EXERCISE PASSAGE:
○ ○ ○

WhatsApp supports this too, see "Verify Security Code" on this page: https://faq.whatsapp.com/820124435853543

So does Signal: https://support.signal.org/hc/en-us/articles/360007060632-Wh...

So does Telegram: https://telegram.org/faq#q-what-is-this-39encryption-key-39-...

1 comments

But the verification code is stored in the contact card, so the parent comment still stands. Anything that can access contacts, e.g. apps or iCloud (since Contacts are not part of Advanced Data Protection i.e. E2E encryption), can modify the verification code in the contact used by Messages for validation.
According to https://security.apple.com/blog/imessage-contact-key-verific..., the actual verified hash of the account key is stored in an end-to-end encrypted CloudKit container and merely linked to from the contact card.
Oh interesting, that is not at all clear based on the Contacts UI which shows it like any other field
The iOS Contact APIs shouldn't allow modifying this.

You can also try exporting the contact to a vCard .vcf file using the Share Contact button. I believe the iMessage key verification info won't be included. (But as you noted the most important thing is that it can't be modified)

That’s just good UI design. Make complex stuff look dead simple.
Are you saying the iOS contacts API lets apps read and write the verification code? That seems like terrible design. What need would a 3P app have for that capability?
No, there is no way for apps to read and write this information.

○ ○ ○

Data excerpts
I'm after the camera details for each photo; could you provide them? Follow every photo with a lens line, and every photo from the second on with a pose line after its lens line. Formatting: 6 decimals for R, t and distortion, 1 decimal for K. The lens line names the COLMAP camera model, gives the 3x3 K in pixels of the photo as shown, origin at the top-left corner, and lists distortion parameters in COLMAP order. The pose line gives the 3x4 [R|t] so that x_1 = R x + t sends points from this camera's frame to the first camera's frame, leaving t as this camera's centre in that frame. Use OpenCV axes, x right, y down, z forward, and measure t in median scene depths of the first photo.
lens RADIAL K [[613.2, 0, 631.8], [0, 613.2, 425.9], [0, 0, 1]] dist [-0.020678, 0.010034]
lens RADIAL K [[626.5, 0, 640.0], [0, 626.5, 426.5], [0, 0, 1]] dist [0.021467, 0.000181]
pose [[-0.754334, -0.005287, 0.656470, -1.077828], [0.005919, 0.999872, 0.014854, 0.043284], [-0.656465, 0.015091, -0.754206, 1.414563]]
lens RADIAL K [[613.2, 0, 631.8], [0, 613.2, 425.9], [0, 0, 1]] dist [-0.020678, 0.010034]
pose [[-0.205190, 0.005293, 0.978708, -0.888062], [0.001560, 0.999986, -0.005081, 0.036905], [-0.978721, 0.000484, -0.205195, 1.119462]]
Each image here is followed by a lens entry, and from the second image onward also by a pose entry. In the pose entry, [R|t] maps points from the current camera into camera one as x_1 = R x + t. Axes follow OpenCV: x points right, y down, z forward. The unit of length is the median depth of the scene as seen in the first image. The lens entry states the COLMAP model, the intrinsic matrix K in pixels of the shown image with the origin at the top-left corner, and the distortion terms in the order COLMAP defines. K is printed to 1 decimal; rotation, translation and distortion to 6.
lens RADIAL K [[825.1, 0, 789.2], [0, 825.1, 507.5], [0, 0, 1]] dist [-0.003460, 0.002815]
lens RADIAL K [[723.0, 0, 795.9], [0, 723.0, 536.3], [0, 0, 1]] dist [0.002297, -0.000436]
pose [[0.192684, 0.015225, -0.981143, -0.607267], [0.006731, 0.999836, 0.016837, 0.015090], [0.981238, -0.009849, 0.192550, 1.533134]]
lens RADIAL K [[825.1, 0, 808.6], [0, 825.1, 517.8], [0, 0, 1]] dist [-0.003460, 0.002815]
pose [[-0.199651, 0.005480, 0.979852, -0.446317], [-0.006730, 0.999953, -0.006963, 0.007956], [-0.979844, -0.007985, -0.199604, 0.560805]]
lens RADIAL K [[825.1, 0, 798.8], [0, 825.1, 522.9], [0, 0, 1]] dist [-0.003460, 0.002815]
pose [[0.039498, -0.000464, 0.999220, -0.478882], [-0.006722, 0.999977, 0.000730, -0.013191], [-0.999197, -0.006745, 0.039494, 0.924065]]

○ ○ ○

ACTIVITY:
Answer these questions about the comment thread:
1. Which three messaging apps are named as also supporting this?
2. According to the linked Apple security blog, where is the verified hash of the account key stored?
3. Which button is suggested for exporting a contact to a vCard .vcf file?
The entries are separate material, unrelated to the comment thread.

OUTPUT OF THE EXERCISE:
1. WhatsApp, Signal and Telegram.
2. In an end-to-end encrypted CloudKit container, which is merely linked to from the contact card.
3. The Share Contact button.